O Amor e Lucidez nos Relacionamentos
By Jigme
Wangchuck (Leonardo Ota)
Seria possível tornar um relacionamento amoroso caminho
espiritual?
Cada ser humano concebe sua existência através de uma cadeia
inter-dependente de relações com outros seres. Somos quem somos por um processo
de relação com nossos pais, filhos, parentes, amigos, colegas de trabalho e
assim por diante. Somos seres de relação. A visão de Buddha nomeada Pratitya
Samutpada traz a noção literal de “originação através de uma relação
co-dependente.” O conceito de eu sou parece estar separado dos outros, porém,
quando investigado se revela exatamente como Buddha percebeu – um processo de
co-dependência e relação contextual aromatizada por pré-disposições mentais.
Nossa vida é uma reprodução ‘cinematográfica’ de um drama,
romance, suspense, comédia e ação, surgida a partir dos mais variados e
inacreditáveis processos de relações conscientes e inconscientes. Entre as relações
mais favoráveis para uma oportunidade de rápida transformação interior estão os
relacionamentos amorosos ou em família.
Todos buscamos ser felizes. Portanto, vamos também em busca
de felicidade ao iniciar um relacionamento. Porém, nossa felicidade nas
relações amorosas encontra-se na maioria dos casos basicamente na dependência
de sensações de prazer e desprazer.
Dizemos ‘eu te amo’ mas o fato é que amamos a nós mesmos,
amamos as sensações produzidas pelo outro em nosso psicofísico. Não importa se
o outro esta feliz ou não e se há uma razão para ele estar agindo de
determinada forma. Eu deixo de amá-lo porque ele deixou de me fazer feliz. Tudo
bem, acontece, é natural, buscamos por felicidade individual também. Porém, isso
ainda não é verdadeiro amor. O amor pleno, todo abrangente, ama genuinamente o
outro e a si próprio simultâneamente.
Nosso coração, sentimentos e pensamentos são dirigidos e
modulados por energias de hábito, impressões mentais que controlam nossa vida –
Eu gosto quando você me trata assim. Não gosto quando você age de tal forma.
Nosso bem-estar é dirigido por estes registros internos, modulados por
pré-concepções auto-centradas, tendências egoístas que são cegas para o outro e
percebem somente sensações boas ou ruins. Chega a ser vergonhoso constatar
nosso auto-centramento. Estamos grande parte de nosso tempo idolatrando a si
próprios, sendo escravos de nossas sensações e conceitos.

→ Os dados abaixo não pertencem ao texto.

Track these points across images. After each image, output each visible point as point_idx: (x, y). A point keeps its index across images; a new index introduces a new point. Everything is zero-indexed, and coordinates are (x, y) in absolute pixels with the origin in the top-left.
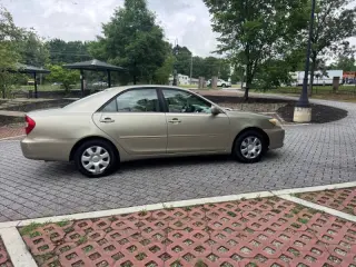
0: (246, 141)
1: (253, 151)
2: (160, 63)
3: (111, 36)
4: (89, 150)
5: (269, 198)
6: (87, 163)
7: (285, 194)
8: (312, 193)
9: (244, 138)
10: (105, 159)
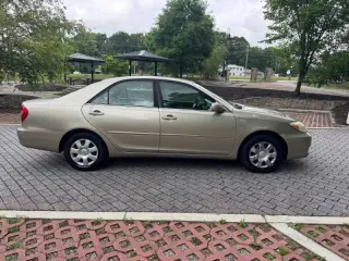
0: (257, 147)
1: (266, 159)
4: (78, 143)
5: (257, 225)
6: (75, 155)
7: (281, 223)
9: (254, 143)
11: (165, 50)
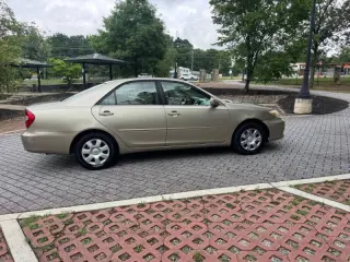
0: (246, 133)
1: (253, 143)
2: (160, 56)
3: (112, 30)
4: (89, 143)
5: (268, 190)
6: (87, 155)
7: (285, 186)
8: (311, 185)
9: (244, 130)
10: (105, 152)
11: (118, 53)
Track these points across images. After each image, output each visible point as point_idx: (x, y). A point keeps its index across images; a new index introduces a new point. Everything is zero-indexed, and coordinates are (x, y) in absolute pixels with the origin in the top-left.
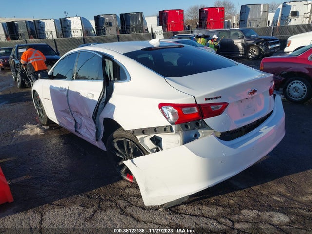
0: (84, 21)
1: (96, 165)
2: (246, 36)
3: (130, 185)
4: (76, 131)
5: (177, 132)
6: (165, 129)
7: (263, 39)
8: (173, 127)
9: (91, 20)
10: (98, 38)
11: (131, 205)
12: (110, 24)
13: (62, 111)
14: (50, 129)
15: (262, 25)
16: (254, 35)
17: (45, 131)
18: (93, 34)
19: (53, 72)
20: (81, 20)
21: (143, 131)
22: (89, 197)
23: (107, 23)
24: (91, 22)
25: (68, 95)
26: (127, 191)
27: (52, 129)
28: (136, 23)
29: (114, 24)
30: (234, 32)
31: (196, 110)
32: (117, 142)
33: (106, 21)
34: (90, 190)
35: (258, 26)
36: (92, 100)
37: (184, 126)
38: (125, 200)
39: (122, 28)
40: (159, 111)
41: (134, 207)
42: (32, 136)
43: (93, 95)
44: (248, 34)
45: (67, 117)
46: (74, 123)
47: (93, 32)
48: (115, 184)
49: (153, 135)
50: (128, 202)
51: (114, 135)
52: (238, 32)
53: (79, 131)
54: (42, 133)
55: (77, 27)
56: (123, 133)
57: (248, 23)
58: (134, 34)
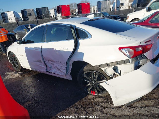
0: (15, 14)
1: (67, 89)
2: (105, 16)
3: (95, 97)
4: (47, 72)
5: (132, 63)
6: (125, 62)
7: (113, 17)
8: (130, 60)
9: (20, 13)
10: (25, 22)
11: (104, 108)
12: (30, 14)
13: (35, 61)
14: (24, 73)
15: (108, 10)
16: (108, 15)
17: (21, 74)
18: (21, 20)
19: (25, 40)
20: (13, 13)
21: (108, 65)
22: (76, 108)
23: (28, 14)
24: (19, 14)
25: (41, 51)
26: (96, 100)
27: (25, 73)
28: (45, 13)
29: (32, 14)
30: (99, 14)
31: (140, 49)
32: (86, 74)
33: (28, 13)
34: (74, 104)
35: (106, 11)
36: (67, 51)
37: (136, 58)
38: (98, 105)
39: (38, 16)
40: (120, 52)
41: (106, 108)
42: (14, 79)
43: (67, 48)
44: (105, 15)
45: (40, 64)
46: (45, 67)
47: (21, 19)
48: (85, 97)
49: (113, 67)
50: (101, 106)
51: (84, 69)
52: (101, 14)
53: (50, 71)
54: (21, 76)
55: (11, 17)
56: (90, 68)
57: (102, 10)
58: (44, 19)
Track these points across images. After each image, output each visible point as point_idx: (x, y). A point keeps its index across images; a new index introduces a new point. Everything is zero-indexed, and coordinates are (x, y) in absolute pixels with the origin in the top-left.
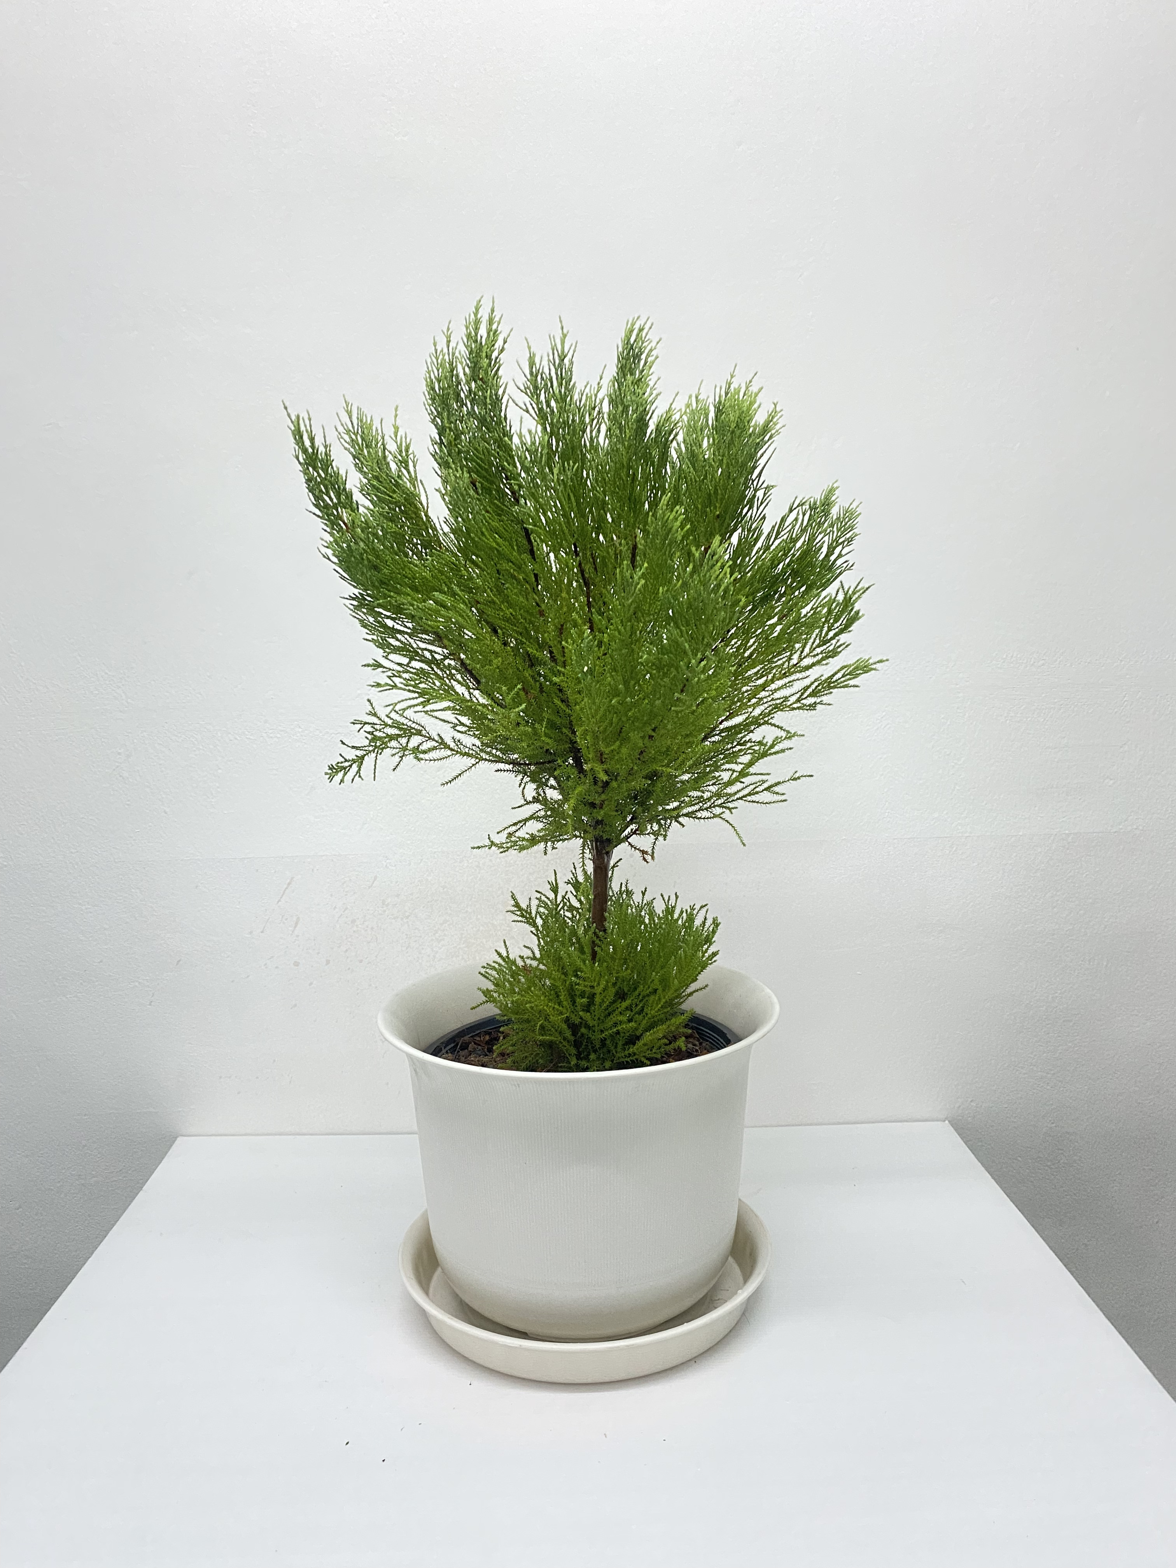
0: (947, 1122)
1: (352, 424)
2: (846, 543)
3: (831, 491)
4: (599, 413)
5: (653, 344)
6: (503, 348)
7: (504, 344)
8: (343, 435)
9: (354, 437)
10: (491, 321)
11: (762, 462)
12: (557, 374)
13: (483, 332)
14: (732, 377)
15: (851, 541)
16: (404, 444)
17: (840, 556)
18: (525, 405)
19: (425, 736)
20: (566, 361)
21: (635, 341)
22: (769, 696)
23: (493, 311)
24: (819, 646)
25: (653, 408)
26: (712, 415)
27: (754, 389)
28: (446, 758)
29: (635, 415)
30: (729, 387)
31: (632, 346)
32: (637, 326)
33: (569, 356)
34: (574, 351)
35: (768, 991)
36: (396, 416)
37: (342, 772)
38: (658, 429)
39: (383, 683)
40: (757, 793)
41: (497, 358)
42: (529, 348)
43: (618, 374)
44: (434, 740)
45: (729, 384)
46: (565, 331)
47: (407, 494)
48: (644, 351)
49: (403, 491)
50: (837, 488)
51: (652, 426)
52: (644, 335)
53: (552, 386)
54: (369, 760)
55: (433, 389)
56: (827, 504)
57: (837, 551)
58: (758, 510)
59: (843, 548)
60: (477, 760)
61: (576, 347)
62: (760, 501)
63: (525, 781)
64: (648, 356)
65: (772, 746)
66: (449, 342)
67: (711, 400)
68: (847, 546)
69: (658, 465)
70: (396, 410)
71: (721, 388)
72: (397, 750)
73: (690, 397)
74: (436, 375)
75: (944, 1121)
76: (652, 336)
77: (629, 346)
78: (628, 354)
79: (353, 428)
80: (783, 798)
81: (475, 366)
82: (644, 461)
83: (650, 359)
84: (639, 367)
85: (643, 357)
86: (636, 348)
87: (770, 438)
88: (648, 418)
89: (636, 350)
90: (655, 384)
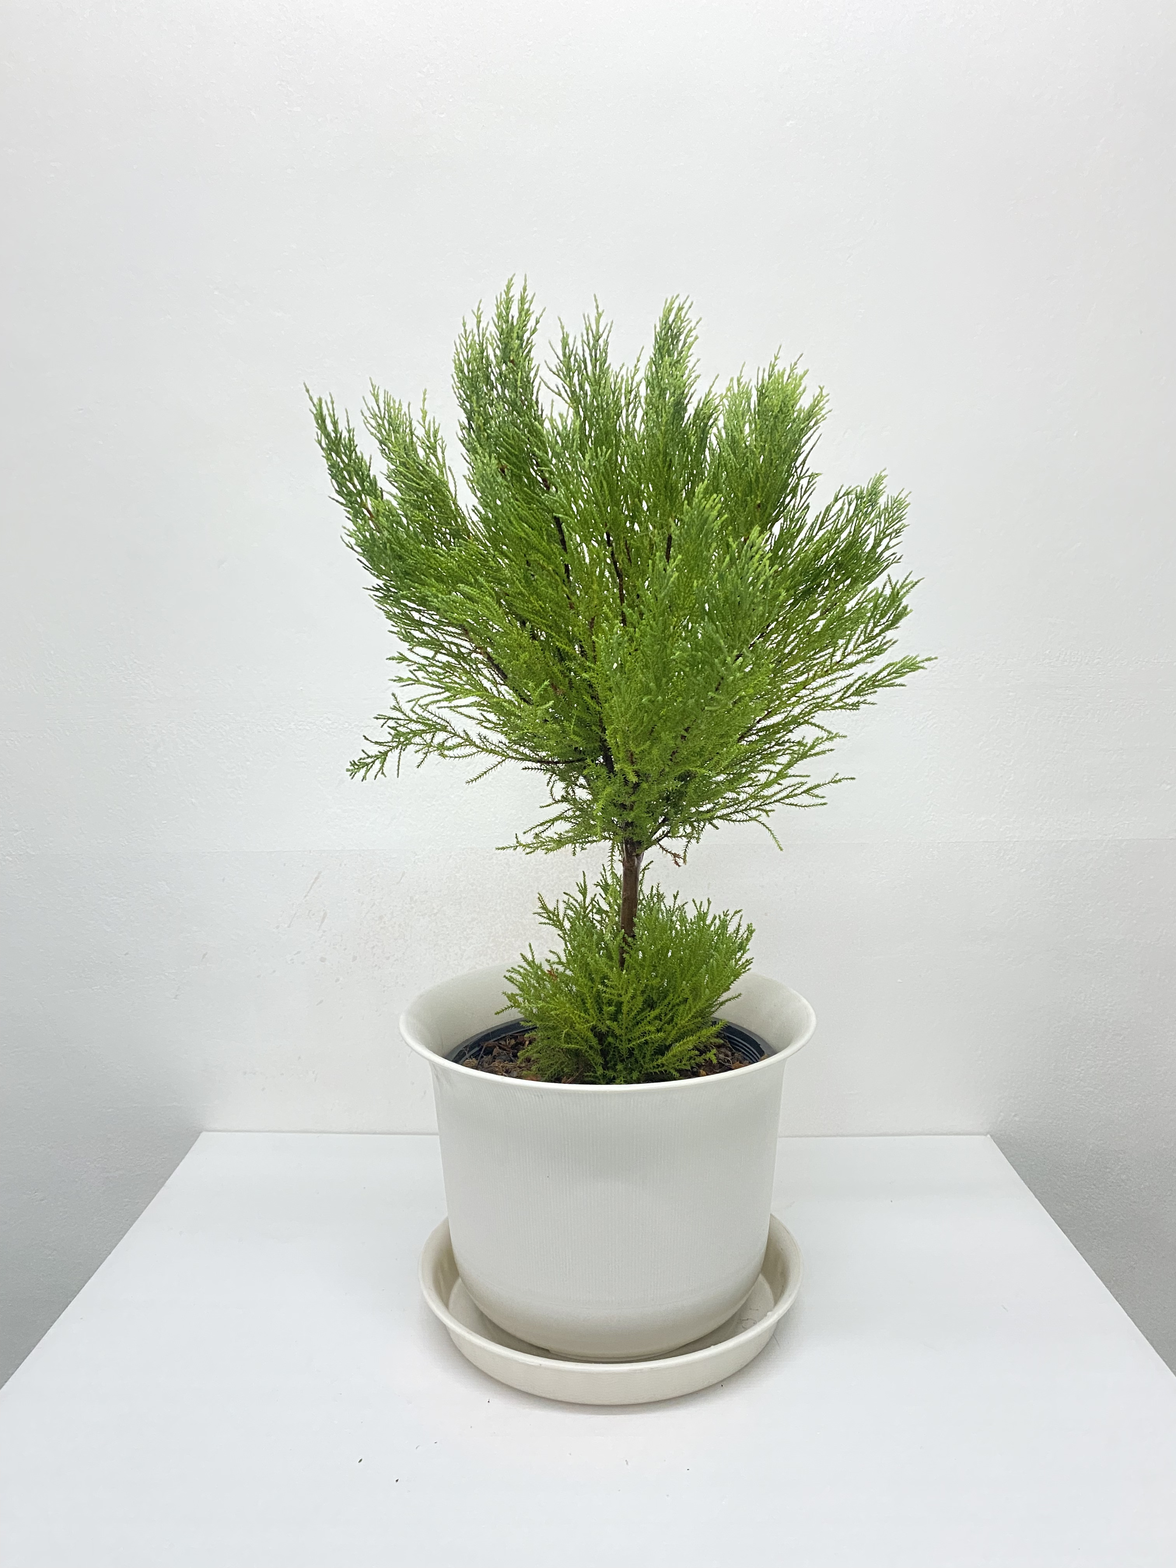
0: (989, 1136)
1: (379, 408)
2: (893, 535)
3: (879, 480)
4: (636, 397)
5: (693, 324)
6: (535, 328)
7: (537, 324)
8: (369, 419)
9: (380, 422)
10: (523, 300)
11: (806, 449)
12: (591, 355)
13: (514, 311)
14: (776, 358)
15: (899, 533)
16: (432, 429)
17: (887, 548)
18: (558, 388)
19: (450, 733)
20: (601, 342)
21: (673, 321)
22: (810, 694)
23: (525, 289)
24: (863, 643)
25: (691, 391)
26: (754, 399)
27: (799, 371)
28: (472, 755)
29: (673, 398)
30: (773, 369)
31: (671, 326)
32: (676, 305)
33: (604, 336)
34: (610, 331)
35: (804, 1001)
36: (424, 400)
37: (365, 769)
38: (697, 414)
39: (405, 677)
40: (796, 795)
41: (528, 339)
42: (563, 328)
43: (655, 355)
44: (459, 736)
45: (773, 367)
46: (600, 311)
47: (434, 481)
48: (683, 331)
49: (431, 478)
50: (885, 476)
51: (691, 410)
52: (683, 315)
53: (586, 368)
54: (393, 756)
55: (462, 371)
56: (874, 493)
57: (884, 543)
58: (801, 498)
59: (891, 539)
60: (504, 758)
61: (611, 327)
62: (803, 490)
63: (553, 779)
64: (687, 336)
65: (812, 747)
66: (479, 322)
67: (753, 383)
68: (895, 537)
69: (696, 451)
70: (425, 394)
71: (764, 370)
72: (421, 747)
73: (732, 380)
74: (466, 356)
75: (986, 1135)
76: (692, 316)
77: (668, 326)
78: (666, 334)
79: (380, 412)
80: (823, 801)
81: (506, 349)
82: (682, 447)
83: (689, 340)
84: (677, 348)
85: (682, 337)
86: (674, 328)
87: (816, 423)
88: (686, 402)
89: (675, 331)
90: (694, 366)
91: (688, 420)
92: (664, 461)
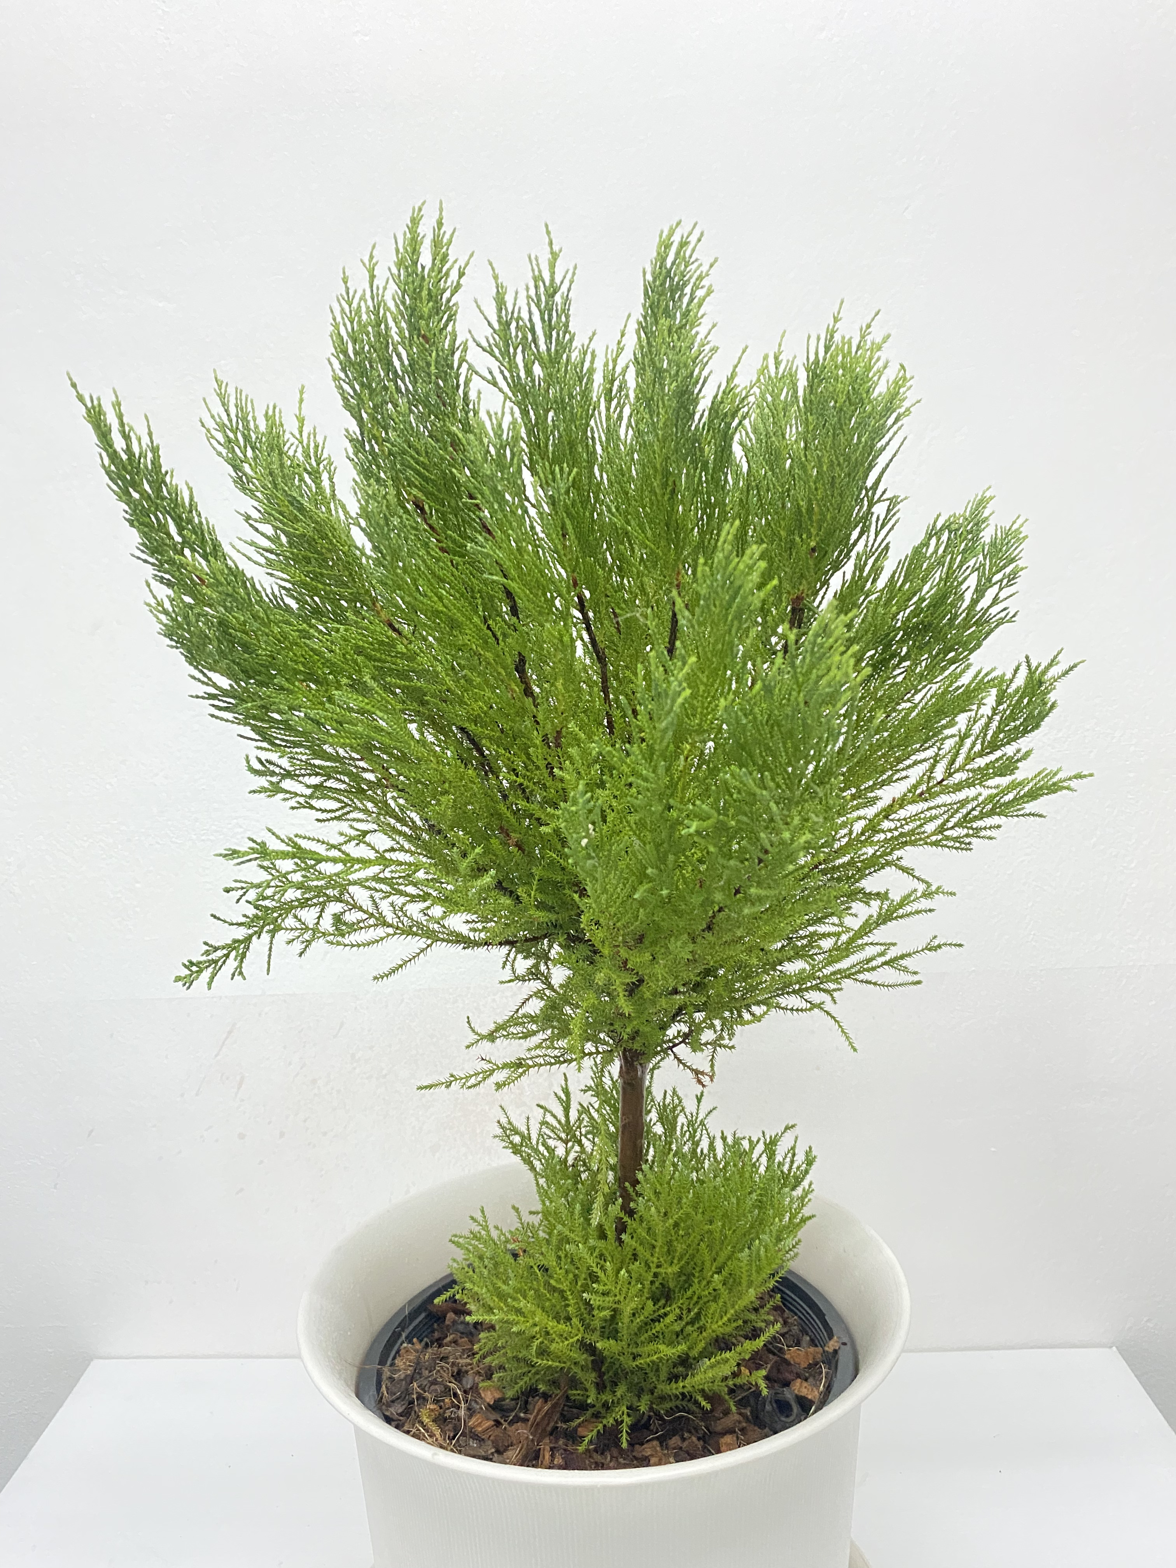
0: (1114, 1348)
1: (228, 415)
3: (982, 503)
4: (620, 389)
5: (704, 268)
6: (458, 282)
7: (460, 277)
8: (214, 432)
9: (231, 435)
10: (437, 243)
11: (882, 461)
12: (543, 319)
13: (426, 259)
14: (836, 320)
15: (1013, 579)
16: (312, 445)
17: (995, 601)
18: (491, 373)
19: (347, 903)
20: (558, 298)
21: (673, 263)
23: (440, 224)
24: (981, 754)
25: (705, 373)
26: (802, 382)
27: (876, 335)
28: (378, 941)
29: (674, 384)
30: (832, 337)
31: (669, 271)
32: (676, 239)
33: (564, 288)
34: (571, 282)
36: (301, 401)
37: (210, 970)
38: (714, 409)
40: (874, 969)
41: (449, 301)
42: (496, 277)
43: (645, 317)
44: (360, 909)
45: (831, 333)
46: (556, 248)
48: (689, 280)
50: (991, 498)
51: (704, 405)
52: (687, 255)
53: (535, 340)
55: (345, 353)
56: (977, 521)
58: (876, 536)
61: (574, 274)
62: (880, 523)
64: (696, 287)
65: (901, 905)
66: (372, 277)
67: (800, 361)
69: (714, 468)
70: (302, 392)
71: (818, 339)
72: (297, 933)
73: (766, 358)
74: (350, 330)
75: (1111, 1347)
76: (702, 255)
77: (664, 271)
78: (663, 284)
79: (230, 421)
80: (916, 978)
81: (413, 315)
82: (692, 462)
83: (700, 293)
84: (680, 307)
85: (688, 290)
86: (675, 275)
87: (897, 420)
88: (696, 391)
89: (676, 279)
90: (709, 334)
91: (700, 420)
92: (665, 485)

Entretanto, há um segredo aí. O auto-centramento revela uma
capacidade de conhecer, nutrir e proteger um bem-estar quando posicionado a
partir de um referencial que percebe as coisas de forma mais lúcida, sensata,
coerente. Descobrimos que nosso corpo, energia e pensamentos são dirigidos a
partir de um ângulo ou referencial interno. Podemos ampliar nosso referencial e
nos encontrarmos naturalmente mais próximos dos princípios de como realmente a
vida, incluindo o universo externo como também o interno, são regidos.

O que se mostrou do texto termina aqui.